Director – Wim Wenders – 2023 – Germany – Cert. PG – 93m
An exploration of the work of German artist Anselm Kiefer and the influences which lie behind it – 3D documentary plays the 2023 London Film Festival which runs from Wednesday, October 4th until Sunday, October 15th, and will be out in UK cinemas on Friday, December 8th
Wim Wenders seems to step effortlessly between narrative and documentary feature films, and you never feel that he considers one or the other more important. To him, they are all movies. As with his earlier Pina (2011), similarly about an artist – the choreographer Pina Bausch – this is another portrait of an artist shot in 3D. Wenders’ subject here, again eponymously designated by Christian name, is Anselm Kiefer, a practitioner of the plastic rather than the performing arts.
From the outset, it’s clear that the film needs to be seen in 3D. Wenders’ camera moves deliberately and formally around maquettes that resemble life-sized women wearing dresses, but without the women in them so that they stand as empty objects, often with strange constructions in the space where you would expect their neck and heads to be. The forest setting in which Wenders films them seems almost as significant as the maquettes themselves as we slowly pass by an upright tree trunk between the sculpture and us. To Wenders, the plastic quality of three-dimensional space is an issue for the camera and very much part of the documentarian’s subject matter.
Kiefer has worked in a series of his own specially constructed studios over the years – first in his native Germany and, more recently, in France. He makes art on a vast scale, which is to say that his paintings are enormous – typically ten feet by 30 feet, that sort of size, and for studios he tends to favour former factory buildings and decommissioned industrial estates and parks. Film buffs may find themselves thinking of the vast warehouse that closes Citizen Kane (Orson Welles, 1940) or the similar one inspired by it at the end of Raiders Of The Lost Ark (Steven Spielberg, 1981). Those are narrative films, though, whereas this is not; yet truth, as they say, is stranger than fiction.
In a vast warehouse space somewhere within the complex of his studio space, which seems to go on forever, Kiefer pushes his upright paintings around on trolleys, the arc described by their short journeys as fascinating to the camera as the paintings themselves.
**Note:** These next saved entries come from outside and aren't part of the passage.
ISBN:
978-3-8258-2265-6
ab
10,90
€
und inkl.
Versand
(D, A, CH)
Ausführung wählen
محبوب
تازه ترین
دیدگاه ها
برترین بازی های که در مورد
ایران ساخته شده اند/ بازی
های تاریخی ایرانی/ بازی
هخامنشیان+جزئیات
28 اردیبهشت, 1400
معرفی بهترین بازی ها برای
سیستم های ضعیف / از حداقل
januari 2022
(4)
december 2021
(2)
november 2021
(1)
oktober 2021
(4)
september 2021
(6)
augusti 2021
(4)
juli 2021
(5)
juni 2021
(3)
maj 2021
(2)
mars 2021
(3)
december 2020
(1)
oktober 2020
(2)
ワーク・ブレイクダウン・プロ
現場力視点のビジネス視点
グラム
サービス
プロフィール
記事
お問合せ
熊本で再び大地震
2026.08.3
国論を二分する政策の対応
Wenders finds these types of visual scenarios completely compelling, and it’s impossible not to share his enthusiasm.
As a viewer who enjoys both exhibitions of and documentaries about art, I came to this film with no prior knowledge of the artist in question (even though this isn’t even the first film to be made about him – that honour belongs to Over Your Cities Grass Will Grow, Sophie Fiennes, 2010).
Wenders slowly feeds into his film (and into the viewer’s consciousness) various influences which make their presence felt in Kiefer’s wide body of work. Part of Kiefer’s significance in the contemporary art world in general and Germany specifically is his dogged insistence on confronting elements of Germany’s past (e.g. Hitler and the Third Reich) that many of his fellow countrymen would rather forget. He got into trouble for performance works based on the Nazi salute, with regards to which he would argue that he was not pro-Nazi so much as determined to put that period of Germany’s history centre-stage where it could be talked about by his fellow countrymen.
Another component of great import to Kiefer is the poetry of Jewish-Romanian writer Paul Celan, who suffered and lost many family members including his parents in the Holocaust. A lesser, more utilitarian documentary-maker would have detailed Celan’s life and work verbally and more narratively, but Wenders’ interest here is more painterly, in a sense, as he explores the effect of Celan’s verbal texts on Kiefer’s more plastic ones incorporating elements of them as part of a larger whole.
We watch Kiefer working on a typically huge canvas section by section, working small areas with a welding torch to burn and blacken them before a few seconds later an assistant will throw water on the small area to halt the process after Kiefer has finished with that little section.
There’s an overall slowness of pace to the whole of this very measured film, yet it’s never boring. It’s not entirely unlike the experience of going to an art gallery and looking at an exhibition of an artist’s work. As Wenders takes us on a visual journey, sometimes going off into a tangent of 2D period footage, yet shooting the present in 3D, he grounds us in both the presence and the work of this fascinating artist.
Anselm plays the 2023 London Film Festival which runs from Wednesday, October 4th until Sunday, October 15th, and will be out iis out in cinemas in the UK on Friday, December 8th.